▸ TAREA
Reescribe el texto sobre la fotografía, todo lo que va desde "La realidad es" hasta "sus estragos.", y reemplaza "estragos" por "destrozos".

▸ TEXTO PROPORCIONADO
------

“Manuel: préstame tu
caballito de palo para ir al otro lado de este lado.
La realidad es más real
en blanco y negro”.
Octavio Paz, Cara al tiempo

El ojo inventa a Roma y Roma
inventa un ojo para encontrarse.
Hablamos de fotos, esa
posibilidad humana de “hacer ser” algo a través de la imagen que perdura. Como
la ciudad de Roma, una fotografía no es más que una lucha contra el tiempo y
sus estragos.
En el sentido común está
instalada la idea de que la fotografía es un instrumento de documentación y que
su fin es una reduplicación de la realidad. Esto es así solo dentro de ciertos
y reducidos límites. La foto documental se cancela a sí misma como foto. Es un
instrumento para un expediente o un sucedáneo de la memoria.
La fotografía, en cambio, alcanza
estatus artístico, cuando se vuelve sobre sí misma y abandona toda mediación
externa. Es la imagen como fin en sí. No sirve para nada. O mejor dicho, solo se
sirve a sí misma.
Una fotografía hecha para ser
ella misma es una construcción autónoma de sentido. Es la instalación de un
mundo más verdadero que el de la “simple vista”. No es una mera reproducción. Es
genuina producción, creación, com-posición. O, más precisamente, un “poner la
vista en obra”, com-poner con la vista. Por eso Roma es más Roma en las fotos
de Mario que en cualquier recorrido por la ciudad.

------

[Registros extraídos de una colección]
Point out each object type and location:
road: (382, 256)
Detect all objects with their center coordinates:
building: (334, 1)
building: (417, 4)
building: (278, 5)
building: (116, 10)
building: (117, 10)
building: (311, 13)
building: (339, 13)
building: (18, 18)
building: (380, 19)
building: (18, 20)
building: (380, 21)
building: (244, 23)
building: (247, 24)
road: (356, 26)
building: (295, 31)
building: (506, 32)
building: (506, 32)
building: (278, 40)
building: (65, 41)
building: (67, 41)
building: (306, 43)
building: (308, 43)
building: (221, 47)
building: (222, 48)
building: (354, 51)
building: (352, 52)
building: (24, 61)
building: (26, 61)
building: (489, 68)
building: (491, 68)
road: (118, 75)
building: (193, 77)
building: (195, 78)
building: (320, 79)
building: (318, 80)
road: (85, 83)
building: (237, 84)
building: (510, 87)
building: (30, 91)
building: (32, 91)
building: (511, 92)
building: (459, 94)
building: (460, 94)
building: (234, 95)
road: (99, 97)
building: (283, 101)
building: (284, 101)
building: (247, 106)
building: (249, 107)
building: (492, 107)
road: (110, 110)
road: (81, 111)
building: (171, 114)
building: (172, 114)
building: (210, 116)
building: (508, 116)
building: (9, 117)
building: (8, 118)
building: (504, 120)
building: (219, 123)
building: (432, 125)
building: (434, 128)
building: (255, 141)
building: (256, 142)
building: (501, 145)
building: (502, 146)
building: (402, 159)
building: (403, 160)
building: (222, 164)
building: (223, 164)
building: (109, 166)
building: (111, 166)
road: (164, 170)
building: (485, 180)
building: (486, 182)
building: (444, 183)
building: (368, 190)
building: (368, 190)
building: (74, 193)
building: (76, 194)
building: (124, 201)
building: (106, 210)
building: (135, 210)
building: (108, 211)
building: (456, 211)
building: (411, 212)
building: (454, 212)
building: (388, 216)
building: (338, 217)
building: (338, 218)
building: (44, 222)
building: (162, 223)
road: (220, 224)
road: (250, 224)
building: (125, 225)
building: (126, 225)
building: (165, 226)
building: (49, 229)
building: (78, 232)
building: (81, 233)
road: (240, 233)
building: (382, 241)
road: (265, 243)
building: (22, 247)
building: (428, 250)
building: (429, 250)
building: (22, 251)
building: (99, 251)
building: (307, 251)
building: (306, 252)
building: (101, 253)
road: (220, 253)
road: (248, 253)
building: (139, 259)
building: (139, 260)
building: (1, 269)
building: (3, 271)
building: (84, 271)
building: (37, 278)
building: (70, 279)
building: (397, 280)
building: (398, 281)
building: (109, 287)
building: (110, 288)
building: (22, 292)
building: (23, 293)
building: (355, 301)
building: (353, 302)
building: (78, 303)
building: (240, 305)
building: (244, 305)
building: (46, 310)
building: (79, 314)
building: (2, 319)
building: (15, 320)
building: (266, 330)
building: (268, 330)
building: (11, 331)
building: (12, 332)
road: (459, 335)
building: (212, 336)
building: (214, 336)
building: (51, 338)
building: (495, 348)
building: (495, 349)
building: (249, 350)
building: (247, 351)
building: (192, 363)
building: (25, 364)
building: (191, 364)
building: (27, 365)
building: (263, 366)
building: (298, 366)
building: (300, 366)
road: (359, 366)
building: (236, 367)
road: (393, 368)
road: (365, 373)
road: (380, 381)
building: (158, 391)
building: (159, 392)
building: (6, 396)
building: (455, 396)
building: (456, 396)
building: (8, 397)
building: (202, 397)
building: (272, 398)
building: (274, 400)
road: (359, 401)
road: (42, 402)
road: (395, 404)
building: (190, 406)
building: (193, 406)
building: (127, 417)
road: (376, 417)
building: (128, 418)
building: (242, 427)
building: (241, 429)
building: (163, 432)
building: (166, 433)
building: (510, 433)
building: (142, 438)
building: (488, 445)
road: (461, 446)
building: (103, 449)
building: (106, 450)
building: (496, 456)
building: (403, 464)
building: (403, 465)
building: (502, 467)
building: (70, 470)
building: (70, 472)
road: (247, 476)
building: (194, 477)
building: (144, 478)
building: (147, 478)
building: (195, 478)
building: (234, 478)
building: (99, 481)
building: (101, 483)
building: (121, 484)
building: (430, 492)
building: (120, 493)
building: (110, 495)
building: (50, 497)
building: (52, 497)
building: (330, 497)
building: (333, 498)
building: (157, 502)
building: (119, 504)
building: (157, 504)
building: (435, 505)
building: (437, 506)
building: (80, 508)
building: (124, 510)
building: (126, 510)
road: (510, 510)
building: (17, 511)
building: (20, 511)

------

▸ SOLUCIÓN
La realidad es más real
en blanco y negro”.
Octavio Paz, Cara al tiempo

El ojo inventa a Roma y Roma
inventa un ojo para encontrarse.
Hablamos de fotos, esa
posibilidad humana de “hacer ser” algo a través de la imagen que perdura. Como
la ciudad de Roma, una fotografía no es más que una lucha contra el tiempo y
sus destrozos.